Additionally, organizations must have comprehensive tracking of such training for completion and effectiveness. This can help leadership understand what is working and what is falling short and identify hotspot or areas where additional training may be required. As much as training should be an ongoing process, so should efforts to improve it.
Training can include formal online modules and in-person workshops to encourage awareness and enhance skillsets among teams. However, it also must include real-world examples tailored to roles and levels. For example, a manager will need different training on personal devices and messaging apps than that of a staff member, as managers will have to enforce the policy with their teams.
Testing and ongoing monitoring
As noted in the DOJ’s updated guidance, a hallmark of an effective compliance program is its capacity to improve and evolve. The actual implementation of controls in practice will necessarily reveal areas of risk and potential adjustment. Without effective testing and ongoing monitoring, organizations cannot determine if the existing control activities are implemented and operating effectively in the new working environment.
Data also plays an important role in an organization’s compliance program. Information such as VPN connections, email patterns, instant messaging data and more can give critical insight into the new normal for organizations and the behavior of their people.

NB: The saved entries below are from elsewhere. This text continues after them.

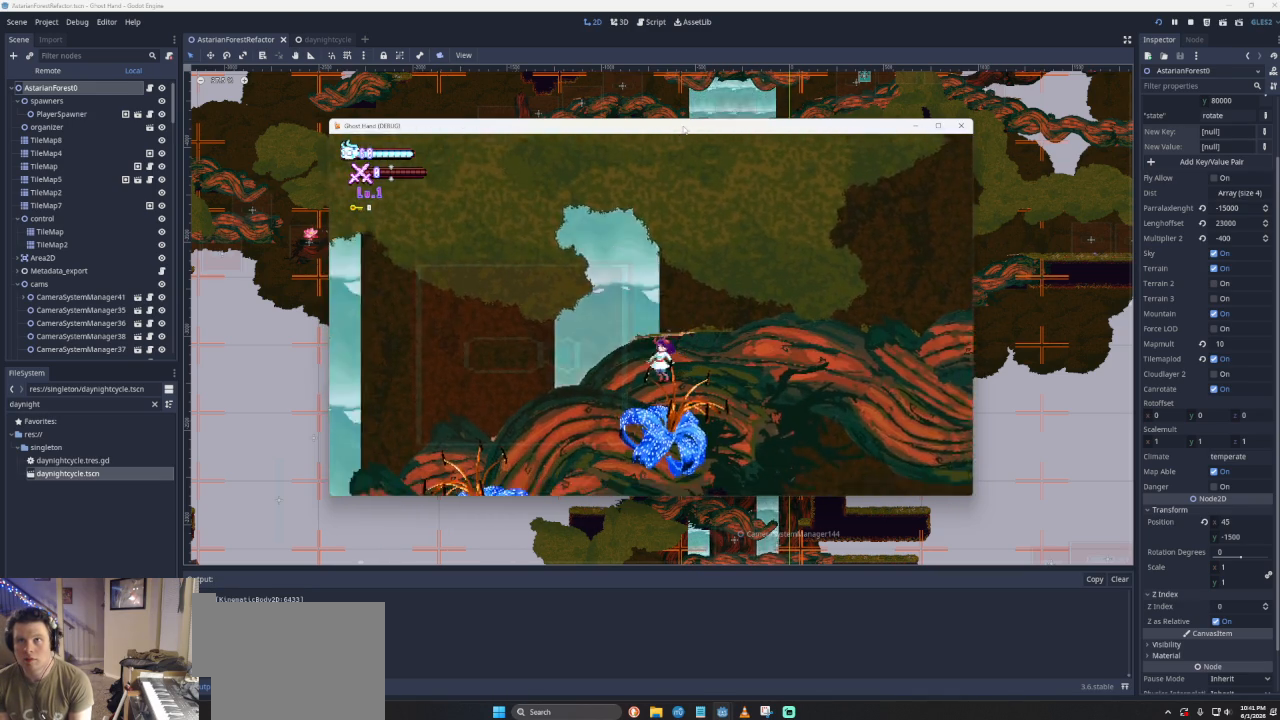
{"buttons": [], "left_stick": "center", "events": [[500, "left_stick", "center"]]}
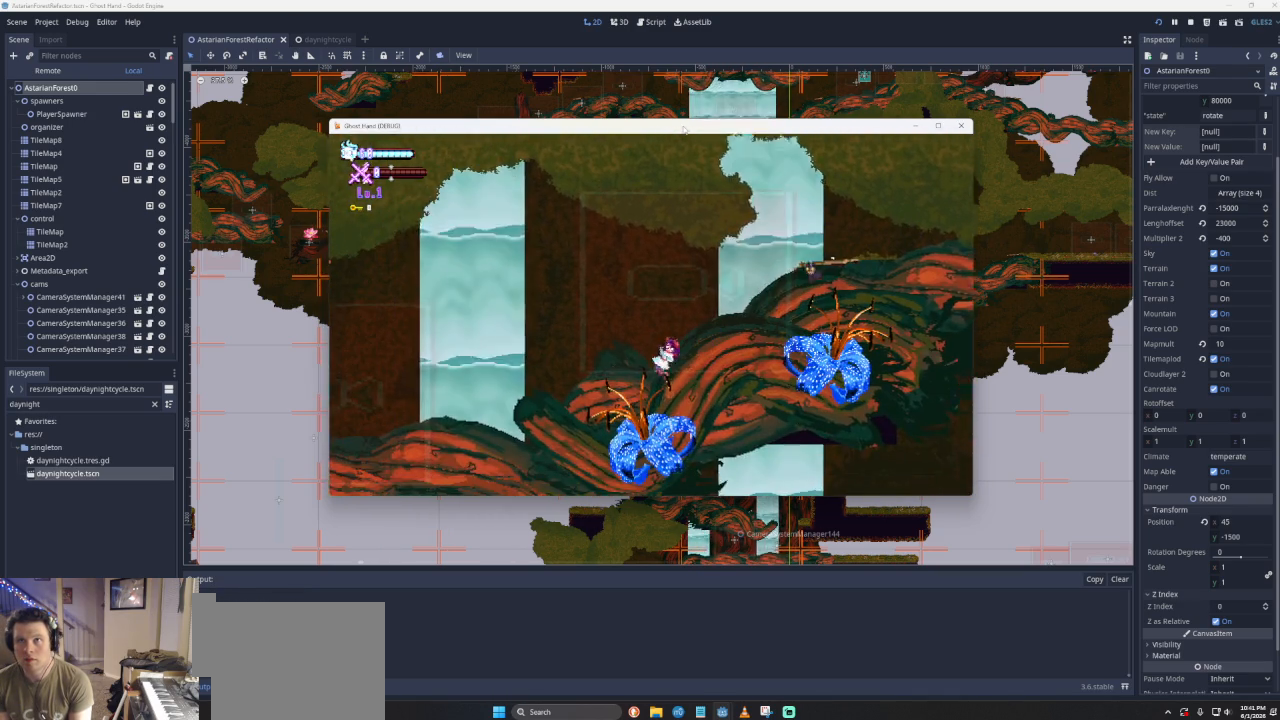
{"buttons": [], "left_stick": "left", "events": [[333, "left_stick", "left"]]}
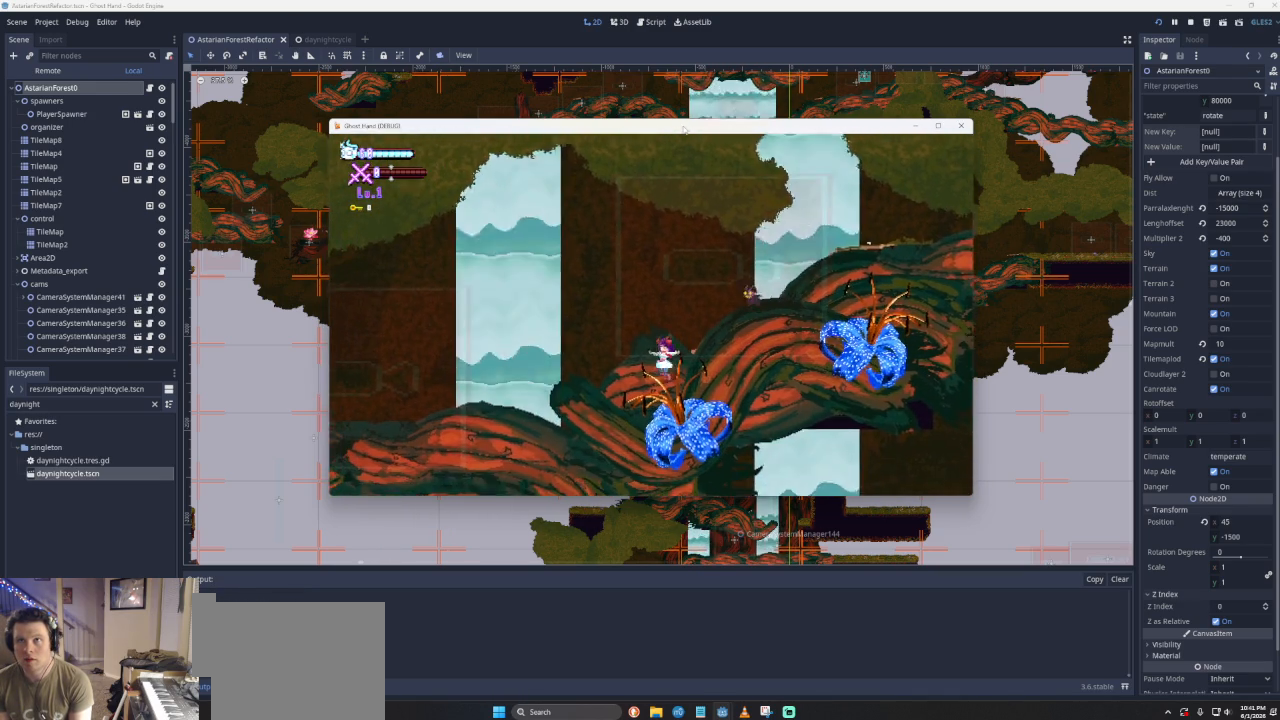
{"buttons": [], "left_stick": "left", "events": []}
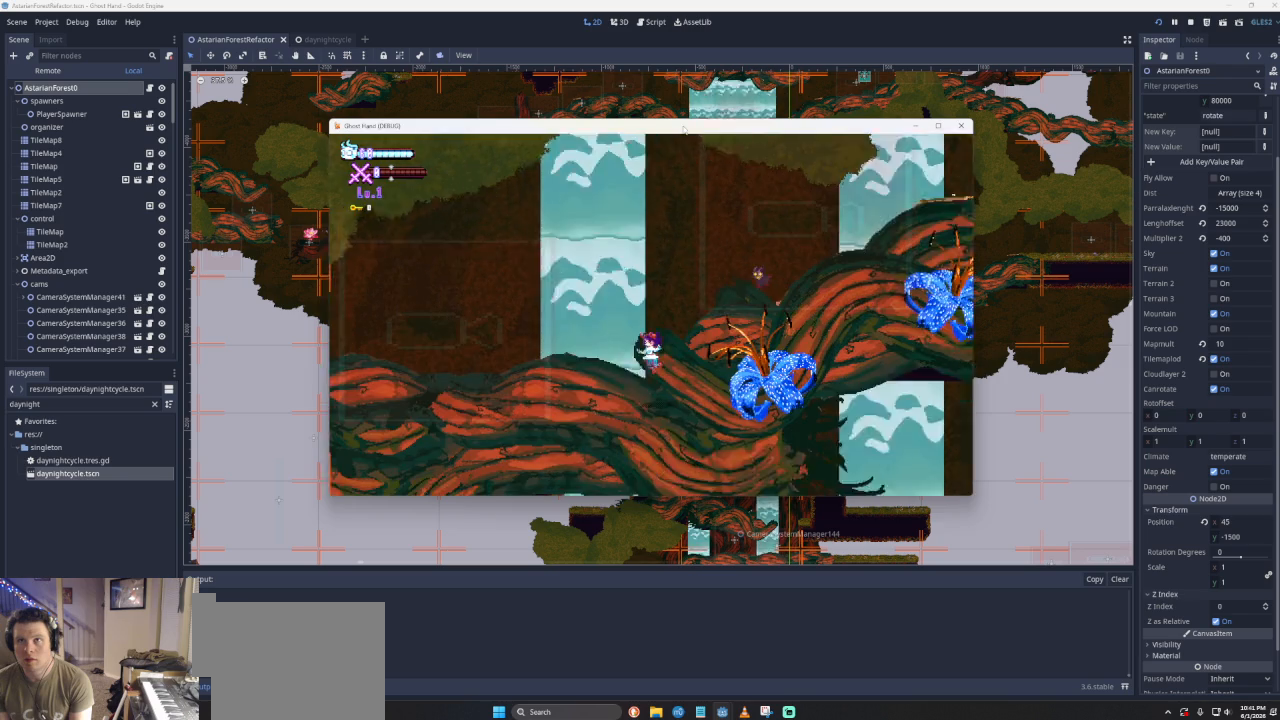
{"buttons": [], "left_stick": "left", "events": []}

Organizations must take a 360-degree view of risk and controls related to these technologies and platforms to inform testing coverage and monitoring activities.
Although the nature and frequency of ongoing testing and monitoring will vary depending on the size and nature of an organization, senior management should ensure that the organization has recently tested the control environment and analyzed the results to determine if control enhancements are required.
At the same time, organizations should assess the impact the significant working environment changes have on the effectiveness of their ongoing testing and monitoring mechanisms and ensure necessary adjustments to maintain a dynamic and agile program.
There is no one-size-fits-all approach to compliance and risk management. Organizations, leaders and boards should continue to assess their risks, policies, procedures and controls to keep up with recent and future changes. Taking a step back now and examining an organization’s new reality and the effectiveness of its compliance program to evolve with ongoing changes can save the board, executive leadership and broader teams from significant complexities and challenges, including financial and reputational damage, in the future.